The Trump administration announced plans to roll back an Obamacare non-discrimination regulation that redefined discrimination “on the basis of sex” to include both gender identity and the termination of pregnancy, i.e. abortion.
In a Friday morning press call, Office of Civil Rights Director Roger Severino at the Department of Health and Human Services told reporters that the agency would move forward on reform of a rule enforcing section 1557 of Obamacare. The current regulation in question was issued during the waning months of the Obama administration in 2016, but blocked by federal judges before it could take effect.
“Plaintiffs will be forced to either violate their religious beliefs or maintain their current policies, which seem to be in direct conflict with the rule and risk the severe consequences of enforcement,” federal Judge Reed O’Connor wrote at the time.
To date, Severino explained Friday, the department during the previous and current administrations has been enjoined from enacting the Obama-era rule and now plans to replace it, bringing the department’s official enforcement mechanisms back in line with the original intent of the legislation passed by Congress.
“When Congress prohibited sex discrimination, it did so according to the plain meaning of the term, and we are making our regulations conform,” Severino explained in a statement.

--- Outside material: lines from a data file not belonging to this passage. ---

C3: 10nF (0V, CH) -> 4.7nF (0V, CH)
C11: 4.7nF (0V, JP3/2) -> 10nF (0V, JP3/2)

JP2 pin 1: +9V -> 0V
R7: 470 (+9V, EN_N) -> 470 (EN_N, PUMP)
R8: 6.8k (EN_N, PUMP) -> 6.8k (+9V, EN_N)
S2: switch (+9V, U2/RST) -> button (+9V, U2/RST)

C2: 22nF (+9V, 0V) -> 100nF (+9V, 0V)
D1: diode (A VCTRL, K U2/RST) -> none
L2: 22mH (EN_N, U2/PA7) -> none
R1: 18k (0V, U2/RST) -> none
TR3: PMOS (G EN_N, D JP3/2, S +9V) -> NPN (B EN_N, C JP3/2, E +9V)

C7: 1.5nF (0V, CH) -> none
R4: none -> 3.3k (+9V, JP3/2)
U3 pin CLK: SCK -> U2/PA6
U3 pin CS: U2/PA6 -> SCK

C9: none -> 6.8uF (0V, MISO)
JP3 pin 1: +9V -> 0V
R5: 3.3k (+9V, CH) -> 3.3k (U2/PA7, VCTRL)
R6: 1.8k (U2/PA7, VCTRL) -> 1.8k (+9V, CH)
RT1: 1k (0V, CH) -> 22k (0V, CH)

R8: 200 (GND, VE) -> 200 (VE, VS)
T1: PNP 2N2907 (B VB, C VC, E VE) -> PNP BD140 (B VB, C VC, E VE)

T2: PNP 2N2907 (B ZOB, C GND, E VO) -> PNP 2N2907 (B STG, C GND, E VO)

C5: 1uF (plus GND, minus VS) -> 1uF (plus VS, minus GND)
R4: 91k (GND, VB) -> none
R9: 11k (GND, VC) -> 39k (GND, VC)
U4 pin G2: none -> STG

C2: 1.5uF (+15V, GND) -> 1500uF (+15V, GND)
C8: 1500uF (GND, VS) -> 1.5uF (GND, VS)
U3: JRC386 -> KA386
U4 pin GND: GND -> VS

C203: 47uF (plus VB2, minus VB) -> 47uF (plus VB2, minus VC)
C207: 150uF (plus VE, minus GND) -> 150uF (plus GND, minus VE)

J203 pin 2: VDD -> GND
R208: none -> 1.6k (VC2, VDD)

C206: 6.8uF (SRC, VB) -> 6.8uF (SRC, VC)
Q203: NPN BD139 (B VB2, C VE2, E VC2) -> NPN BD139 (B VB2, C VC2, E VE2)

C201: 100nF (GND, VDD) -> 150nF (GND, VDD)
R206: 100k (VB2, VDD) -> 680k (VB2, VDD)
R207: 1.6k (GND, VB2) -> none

“The American people want vigorous protection of civil rights and faithfulness to the text of the laws passed by their representatives,” the statement continues. “The proposed rule would accomplish both goals.”
The administration also claims that the announced rule change would come with the added benefit of saving the American taxpayer over $3 billion per year in regulatory compliance costs alone. An HHS fact sheet explains that the costs come from a part of the 2016 regulation that requires that “every significant publication in healthcare larger than a postcard sent to a member of the public” has to include a notice of non-discrimination and another notice translated into at least 15 different foreign languages.
The added postage and paper cost for those notices adds up, Severino says, but the notices have proven ineffective at their intended purpose of ensuring that people who speak other languages are more informed about health care policy.
“As a child of Hispanic immigrants, I know how vitally important it is that people receive quality healthcare services regardless of the language they speak, and this proposal grants providers the needed flexibility for achieving that goal,” Severino’s statement says, adding, “The American people are tired of unnecessary regulations getting in the way of access to affordable healthcare.”
Elsewhere in the administration, the Department of Housing and Urban Development also announced a rule change that would eliminate an Obama-era regulation transgender mandate requiring HUD homeless shelters to accommodate people based on gender identity rather than sex.
Democratic efforts to redefine sex discrimination to include gender identity and abortion protections didn’t end with the Obama administration; they’ve simply moved their fight from the executive branch to the legislative.
The Democrat-controlled House recently passed the “Equality Act,” which seeks to rewrite the definition of sex discrimination in federal civil rights law; it would also create a “a universal right to abortion, up until birth,” according to one Republican congresswoman.